ABSTRACT
Rhinoviruses (RVs) and coronaviruses (CoVs) upregulate host cell metabolic pathways including glycolysis to meet their bioenergetic demands for rapid multiplication. Using the glycolysis inhibitor 2-deoxy-D-glucose (2-DG), we confirm the dose-dependent inhibition of minor- and major-receptor group RV replication. We demonstrate that 2-DG suppresses viral positive-as well as negative-strand RNA synthesis, resulting in lower amounts of progeny virus and RV-mediated cell death. In tissue culture with physiologic glucose levels, 2-DG has a pronounced antiviral effect. Further, assessment of 2-DG’s intracellular kinetics revealed that the active intermediate, 2-DG6P, is stored intracellularly for several hours. Our concurrent study of 2-DG’s impact on pandemic SARS-CoV-2 and endemic HCoVs demonstrated a significant reduction in viral load. Collectively, these results suggest 2-DG to be a broad-spectrum antiviral.
HIGHLIGHTS
2-DG, a glucose analogue, inhibits RV RNA replication and reduces RV-mediated cell death in vitro.

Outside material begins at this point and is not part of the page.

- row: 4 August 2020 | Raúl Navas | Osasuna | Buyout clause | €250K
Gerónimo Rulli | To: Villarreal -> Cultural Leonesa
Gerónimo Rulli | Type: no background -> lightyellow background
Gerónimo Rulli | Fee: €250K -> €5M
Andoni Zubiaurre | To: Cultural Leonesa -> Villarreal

2-DG exhibits increased inhibitory activity against RV in physiological glucose concentrations in vitro.
2-DG attenuates viral load of pandemic and endemic CoVs in vitro.
Competing Interest Statement
L.W., S.C., V.K., A.A., X.C., D.S., A.-D.G., J.S. and G.G. are/were employees and/or shareholders of G.ST Antivirals, Vienna, Austria. G.G. and J.S. are co-inventors of patent application related to parts of the manuscript. M.K. and T.R.K. are employees and stockholders of Takeda Manufacturing Austria AG, Vienna, Austria.